Perhaps the real threat to freedom of speech in the United States is not to freedom but to speech. Perhaps the nation will end up free to say anything it likes while being incapable of saying it. Nor is logical precision a strength of American students. Many of them have had their brains severely addled by an overdose of media. Perhaps they should all have a compulsory first year in which they learn nothing but how to think and speak straight, ridding themselves of the language of texting as a clinic purges its patients of cocaine.

Despite all this, no more generous, open-minded, and enthusiastic group of students can be found in the world. American students tend to be courteous, responsive, cooperative, eager to acquire ideas and ready to criticize anything whatsoever, not least themselves. They are also the last group of students on the planet who are prepared to speak up in class. […]

On the conflict between puritanism and consumerism constituting a ‘schizoid culture’ (one of the more challenging American contradictions to embrace)

The problem is that consumer values in the States have not simply taken over from productive ones. For one thing, the consumer industry itself needs to be produced. For another thing, puritan values are far too robust to yield to strip joints without a struggle. They continue to flourish side by side with liberal and consumerist ones, which is what makes the United States such a chronically schizoid culture. […]
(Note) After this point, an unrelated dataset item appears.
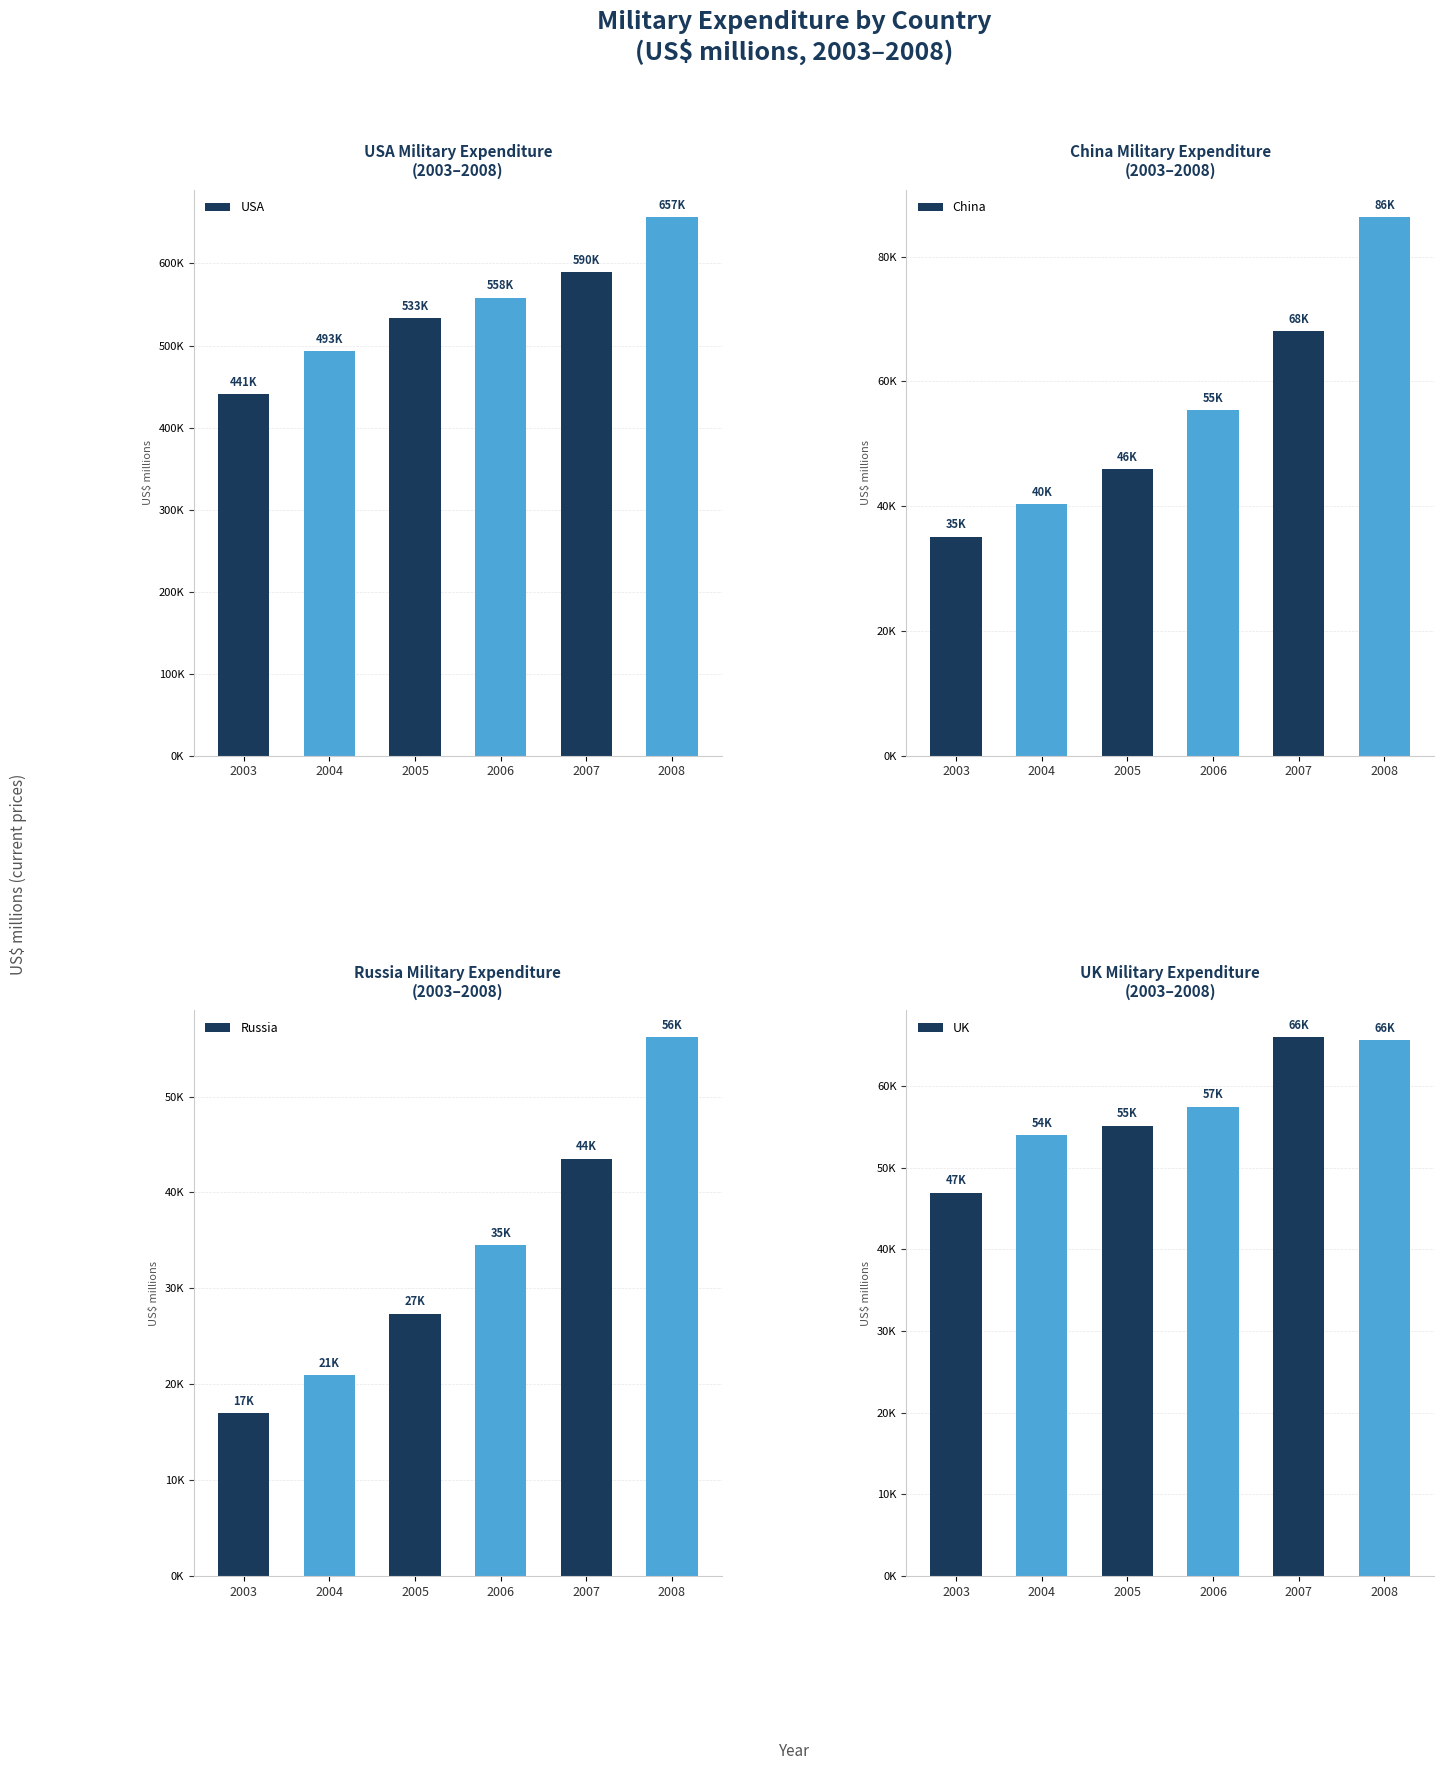

Is the value of Russia at 2003 greater than the value of China at 2006?

No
The centered, repressive, self-disciplined ego of production and puritan values is at war with the decentered, liberated, consumerist self. The two cultures can negotiate compromises from time to time, but there is no possibility of a perpetual peace between them. In some ways, their respective inhabitants are as alien to each other as Borneans and Berliners. No wonder the politicians keep loudly proclaiming that there is only one America.
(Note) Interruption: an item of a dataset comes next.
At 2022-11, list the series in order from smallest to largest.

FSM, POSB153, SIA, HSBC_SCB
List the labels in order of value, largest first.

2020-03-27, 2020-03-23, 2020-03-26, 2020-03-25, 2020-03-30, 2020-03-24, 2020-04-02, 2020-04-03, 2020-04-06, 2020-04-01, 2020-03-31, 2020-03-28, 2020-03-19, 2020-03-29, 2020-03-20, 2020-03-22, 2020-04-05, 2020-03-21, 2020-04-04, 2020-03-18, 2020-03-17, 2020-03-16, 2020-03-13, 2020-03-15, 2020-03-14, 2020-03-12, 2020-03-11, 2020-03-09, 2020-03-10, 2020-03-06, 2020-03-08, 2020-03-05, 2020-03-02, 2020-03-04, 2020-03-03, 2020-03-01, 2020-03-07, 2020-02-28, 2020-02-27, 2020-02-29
What should Americans do? Learn how to mock themselves and take a break from salvation

What should Americans do to be saved? They should try to think negatively. Learning how to mock themselves would be an incomparably greater achievement than landing on Mars. They should stop selling themselves as the finest country in the world because there is no such thing, any more than there are Gorgons and goblins. There should be compulsory courses for all college freshmen in how not to mean what you say.

Above all, they should stop making such a song and dance about salvation. They should try to be less moral, idealistic, earnest, and high-minded. They should take a break from all that uplifting, inspiring, healing, empowering, dreaming, edifying, and aspiring. Then they might be more admirable people. In many respects—in their friendliness, honesty, openness, inventiveness, courtesy, civic pride, ease of manner, generosity of spirit, and egalitarian manners—they are admirable enough already.

But Americans are the first to admit that there is always room for improvement. It is an honorable puritan doctrine. The good news about the citizens of this kindly, violent, bigoted, generous-spirited nation is that if ever the planet is plunged into nuclear war, they will be the first to crawl over the edge of the crater, dust themselves down, and proceed to build a new world. The bad news is that they will probably have started the war.